El comienzo del párrafo es un pastiche de Borges, el poeta electivo de este humorista que aprovecha cualquier ocasión para citar un poema de Sor Juana Inés de la Cruz o la copla subida de tono de un huapango veracruzano.5 En el repertorio de sus recursos estilísticos, además de aludir a lugares cultos y a versos de la canción popular, destaca la constante alusión a refranes y dichos familiares, con los que Dehesa vuelve a poner en circulación una moneda descontinuada: el habla de las generaciones que se han ido. "No puede ser que año con año, como diría mi abuela, me den mi copita de bilis" (2001: 102). "Ya lo decía mi tía la Bigos: primero el retozo y luego el mocoso" (2001: 206). O el consejo de su "ancianísimo tío José": "mi'jito, ponte en manos de Dios y pídele que no aplauda" (2003: 139). Cada familia posee su idiolecto —maneras de expresarse más o menos exclusivas, más o menos compartidas por su estrato social— y es frecuente que estos decires de nuestros tíos o nuestros abuelos contengan para nosotros una dosis de gracia y una pátina de afecto. En la literatura contemporánea de México, Dehesa es el escritor dicharachero por excelencia, el que suelta refranes y proverbios populares a diestra y siniestra como se avientan buscapiés en las quermeses. También en cada familia, o en cada círculo de amistades, parece haber un bromista que se encarga de adjudicar sobrenombres con ingenio y malicia; cuando, en los años noventa, se esparció como pólvora la historia del político que tuvo sus deslices, Dehesa se refería a los protagonistas como "Bill Clíntoris" y "Monica Lengüinsky" (2003: 117).

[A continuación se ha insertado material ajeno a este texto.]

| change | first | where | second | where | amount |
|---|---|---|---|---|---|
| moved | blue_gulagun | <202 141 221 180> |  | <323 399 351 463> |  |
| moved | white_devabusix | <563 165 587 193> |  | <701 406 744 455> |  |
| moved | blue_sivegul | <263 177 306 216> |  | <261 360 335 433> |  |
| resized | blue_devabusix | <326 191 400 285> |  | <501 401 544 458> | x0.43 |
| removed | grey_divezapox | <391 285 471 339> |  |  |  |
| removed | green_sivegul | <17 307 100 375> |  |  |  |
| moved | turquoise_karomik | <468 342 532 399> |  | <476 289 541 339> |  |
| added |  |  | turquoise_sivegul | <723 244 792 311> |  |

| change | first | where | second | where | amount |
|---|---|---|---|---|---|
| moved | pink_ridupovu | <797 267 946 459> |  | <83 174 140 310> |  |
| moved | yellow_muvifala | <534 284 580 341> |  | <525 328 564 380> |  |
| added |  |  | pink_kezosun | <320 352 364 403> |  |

Los apodos, los dichos familiares y la comedia de los contratiempos son algunas de las formas que toma el humor en la obra de Dehesa.

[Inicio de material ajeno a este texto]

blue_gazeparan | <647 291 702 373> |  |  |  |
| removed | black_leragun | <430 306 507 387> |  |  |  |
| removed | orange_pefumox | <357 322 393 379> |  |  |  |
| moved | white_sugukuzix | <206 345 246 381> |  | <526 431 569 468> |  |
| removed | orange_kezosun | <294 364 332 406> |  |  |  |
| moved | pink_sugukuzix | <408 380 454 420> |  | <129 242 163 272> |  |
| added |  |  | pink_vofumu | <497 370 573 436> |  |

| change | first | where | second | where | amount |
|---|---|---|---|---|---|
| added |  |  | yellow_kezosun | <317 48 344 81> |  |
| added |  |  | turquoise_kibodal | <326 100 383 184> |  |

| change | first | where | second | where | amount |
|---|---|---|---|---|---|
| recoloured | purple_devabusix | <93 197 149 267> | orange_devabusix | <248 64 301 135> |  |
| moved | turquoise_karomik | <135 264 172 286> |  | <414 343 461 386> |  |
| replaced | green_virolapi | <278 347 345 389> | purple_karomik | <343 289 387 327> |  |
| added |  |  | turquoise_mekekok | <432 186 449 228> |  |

Hasta aquí, además de rastrear la genealogía de su escritura en la crónica costumbrista y analizar las cualidades distintivas de su estilo, me he ido acercando poco a poco a un elemento novedoso de la dinámica familiar que encuentra forma literaria en la obra de Dehesa. Afirma Monsiváis que los escritores del siglo XIX, en sus cuadros de costumbres, pretendían comunicar cierta determinación —un contorno comprensible, legible— a una cultura nacional que percibían fracturada y dispersa: "A la vaguedad y la imperfección hay que oponerle una coherencia, una forma" (Monsiváis, 1980: 24). Análogamente, en su prolongado quehacer periodístico, Dehesa, sin voluntad de formular constantes sociológicas, da forma legible a una nueva realidad familiar. Al compilar estos dos volúmenes, Dehesa ha visto con claridad que constituyen un mapa sentimental de un territorio nuevo en la cultura mexicana, un cierto tipo de paternidad que a mediados del siglo XX no entraba en el radar de las relaciones familiares.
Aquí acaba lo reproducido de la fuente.